Oligopoly can be defined as “a state of limited competition, where a market is shared by a small number of producers or sellers who conspire to set prices.” That describes the heath care market perfectly. The producers/sellers include: hospitals, doctors, nurses, drug companies, and diagnostic equipment makers. Some of Wennberg’s cost-cutting proposal were initially included in Obamacare. The government has real control over Medicare payments. Title III of the legislation is: “Improving the Quality and Efficiency of Health Care” Part I of that Title is “Linking Payment to Quality Outcomes Under the Medicare Program”. Increasingly, Medicare payments were intended to be based on the results of the supply-driven research by Wennberg and others.

But as is increasingly true of much legislation, the “stakeholders” were supposed to work out the details of the legislation. In the case of medicine, the stakeholders are highlighted in red. In Table 2. So what has happened? Most cost-cutting measures have been eliminated.

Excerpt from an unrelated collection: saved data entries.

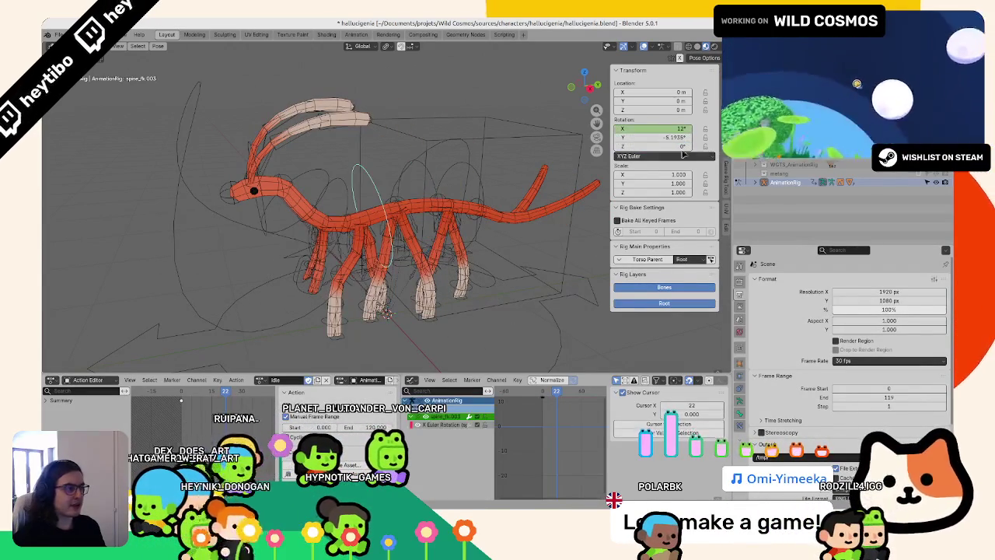
drag(669, 137, 678, 137)
click(678, 137)
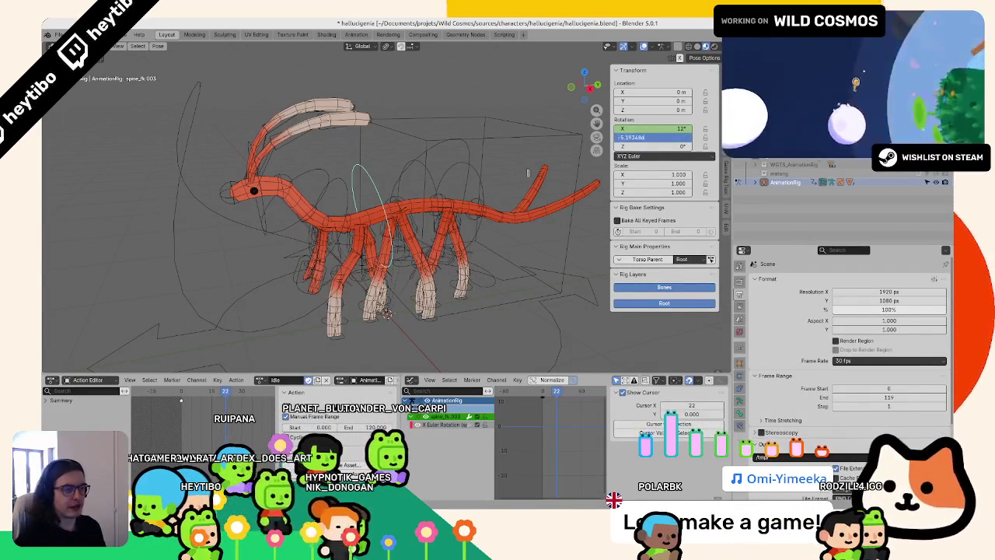
text(0)
key(Return)
scroll(428, 190, up, 1)
scroll(428, 190, up, 2)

Table 2. – Lobbying Expenses by Industry, 2016

Source: Open Secrets

Looking Ahead

The Republicans healthcare plan has just been released. There will be numerous changes before its adoption. But the requirement that you have to buy insurance has been scrapped. So will we get, as Trump promised, “lower cost health insurance for all?” No.

In the above, I have listed a number of reasons healthcare costs have been rising. Does the new legislation address any of these issues?  No.

The CBO estimates that in 2016 the Federal subsidies, taxes, and penalties associated with health insurance coverage will result in a net subsidy from the Federal government of $660 billion, or 3.6 percent of GDP. That amount is projected to rise at an average annual rate of 5.4 percent, reaching $1.1 trillion (or 4.1 percent of GDP) in 2026.

Without the requirement that everyone obtain health insurance, either the subsidies will increase or the number covered will have to fall.